Re: [PATCH 1/2] vfs: make sure struct filename->iname is word-aligned
From: Rasmus Villemoes
Date: Mon Feb 22 2016 - 19:00:09 EST
On Fri, Feb 19 2016, Theodore Ts'o <tytso@xxxxxxx> wrote:
> On Thu, Feb 18, 2016 at 09:10:21PM +0100, Rasmus Villemoes wrote:
>>
>> Sure, that would work as well. I don't really care how ->iname is pushed
>> out to offset 32, but I'd like to know if it's worth it.
>
> Do you have access to one of these platforms where unaligned access is
> really painful?
No. But FWIW, I did a microbenchmark on my aging Core2, doing nothing
but lstat() on the same "aaaa..." string in a loop. 'before' is 4.4.2
with a few unrelated patches, 'after' is that plus 1/2 and 2/2. In
perf_x_y, x is length of "aaa..." string and y is alignment mod 8 in
userspace.
$ grep strncpy_from_user *.report
perf_30_0_after.report: 5.47% s_f_u [k] strncpy_from_user
perf_30_0_before.report: 7.40% s_f_u [k] strncpy_from_user
perf_30_3_after.report: 5.05% s_f_u [k] strncpy_from_user
perf_30_3_before.report: 7.29% s_f_u [k] strncpy_from_user
perf_30_4_after.report: 4.88% s_f_u [k] strncpy_from_user
perf_30_4_before.report: 7.28% s_f_u [k] strncpy_from_user
perf_30_6_after.report: 5.43% s_f_u [k] strncpy_from_user
perf_30_6_before.report: 6.74% s_f_u [k] strncpy_from_user
perf_40_0_after.report: 5.68% s_f_u [k] strncpy_from_user
perf_40_0_before.report: 10.99% s_f_u [k] strncpy_from_user
perf_40_3_after.report: 5.37% s_f_u [k] strncpy_from_user
perf_40_3_before.report: 10.62% s_f_u [k] strncpy_from_user
perf_40_4_after.report: 5.61% s_f_u [k] strncpy_from_user
perf_40_4_before.report: 10.91% s_f_u [k] strncpy_from_user
perf_40_6_after.report: 5.81% s_f_u [k] strncpy_from_user
perf_40_6_before.report: 10.84% s_f_u [k] strncpy_from_user
perf_50_0_after.report: 6.29% s_f_u [k] strncpy_from_user
perf_50_0_before.report: 12.46% s_f_u [k] strncpy_from_user
perf_50_3_after.report: 7.15% s_f_u [k] strncpy_from_user
perf_50_3_before.report: 14.09% s_f_u [k] strncpy_from_user
perf_50_4_after.report: 7.64% s_f_u [k] strncpy_from_user
perf_50_4_before.report: 14.10% s_f_u [k] strncpy_from_user
perf_50_6_after.report: 7.30% s_f_u [k] strncpy_from_user
perf_50_6_before.report: 14.10% s_f_u [k] strncpy_from_user
perf_60_0_after.report: 6.81% s_f_u [k] strncpy_from_user
perf_60_0_before.report: 13.25% s_f_u [k] strncpy_from_user
perf_60_3_after.report: 9.48% s_f_u [k] strncpy_from_user
perf_60_3_before.report: 13.26% s_f_u [k] strncpy_from_user
perf_60_4_after.report: 9.90% s_f_u [k] strncpy_from_user
perf_60_4_before.report: 15.09% s_f_u [k] strncpy_from_user
perf_60_6_after.report: 9.91% s_f_u [k] strncpy_from_user
perf_60_6_before.report: 13.85% s_f_u [k] strncpy_from_user
So the numbers vary and it's a bit odd that some of the
userspace-unaligned cases seem faster than the corresponding aligned
ones, but overall I think it's ok to conclude there's a measurable
difference.
Note the huge jump from 30_y_before to 40_y_before.

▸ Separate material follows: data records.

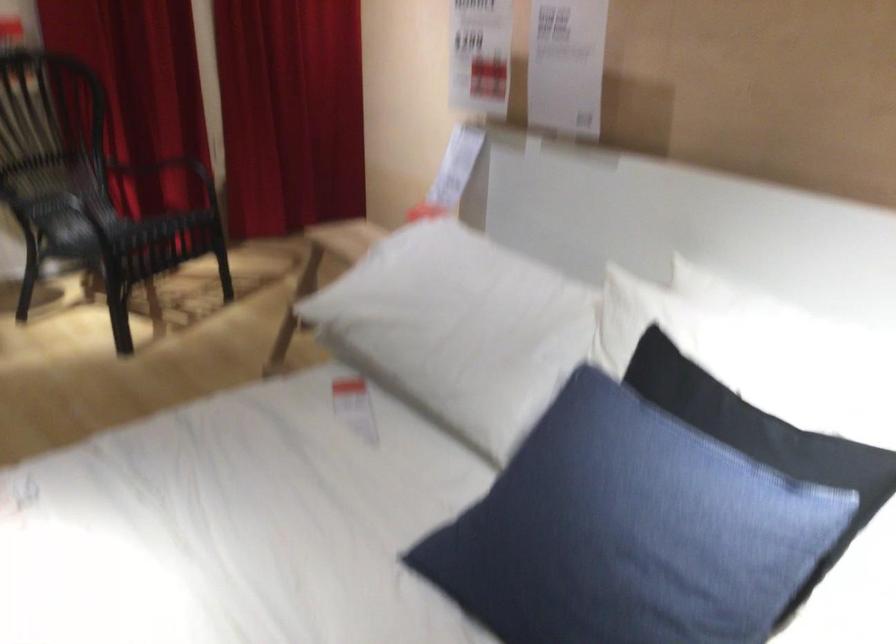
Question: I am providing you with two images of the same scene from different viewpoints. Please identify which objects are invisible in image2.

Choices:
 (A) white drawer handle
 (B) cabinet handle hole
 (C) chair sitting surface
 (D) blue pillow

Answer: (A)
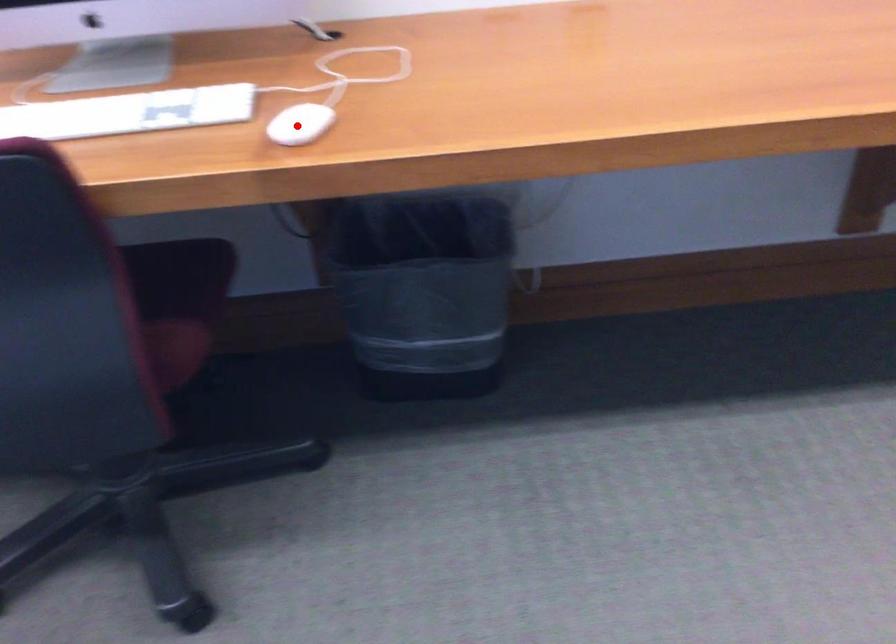
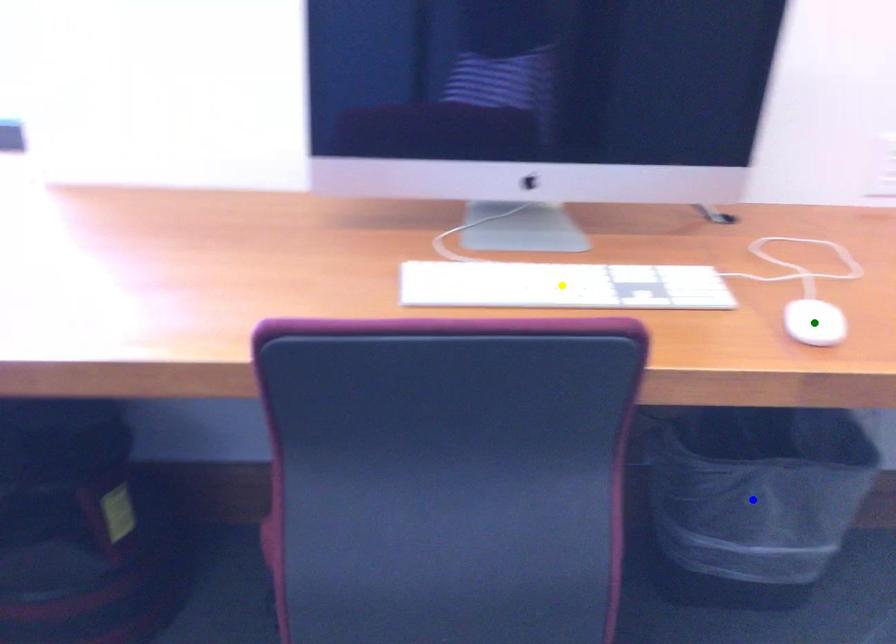
Question: I am providing you with two images of the same scene from different viewpoints. A red point is marked on the first image. You are given multiple points on the second image. In image 2, which mark is for the same physical point as the one in image 1?

Choices:
 (A) blue point
 (B) yellow point
 (C) green point

Answer: (C)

I suppose that's
because we do an unaligned store crossing a cache line boundary when the
string is > 32 bytes.
I suppose 2/2 is also responsible for some of the above, since it not
only aligns the kernel-side stores, but also means we stay within a
single cacheline for strings up to 56 bytes. I should measure the effect
of 1/2 by itself, but compiling a kernel takes forever for me, so I
won't get to that tonight.
[It turns out that 32 is the median length from 'git ls-files' in the
kernel tree, with 33.2 being the mean, so even though I used relatively
long paths above to get strncpy_from_user to stand out, such path
lengths are not totally uncommon.]
> The usual thing is to benchmark something like "git
> stat" which has to stat every single file in a repository's working
> directory.
I tried that as well; strncpy_from_user was around 0.5% both before and
after.
Rasmus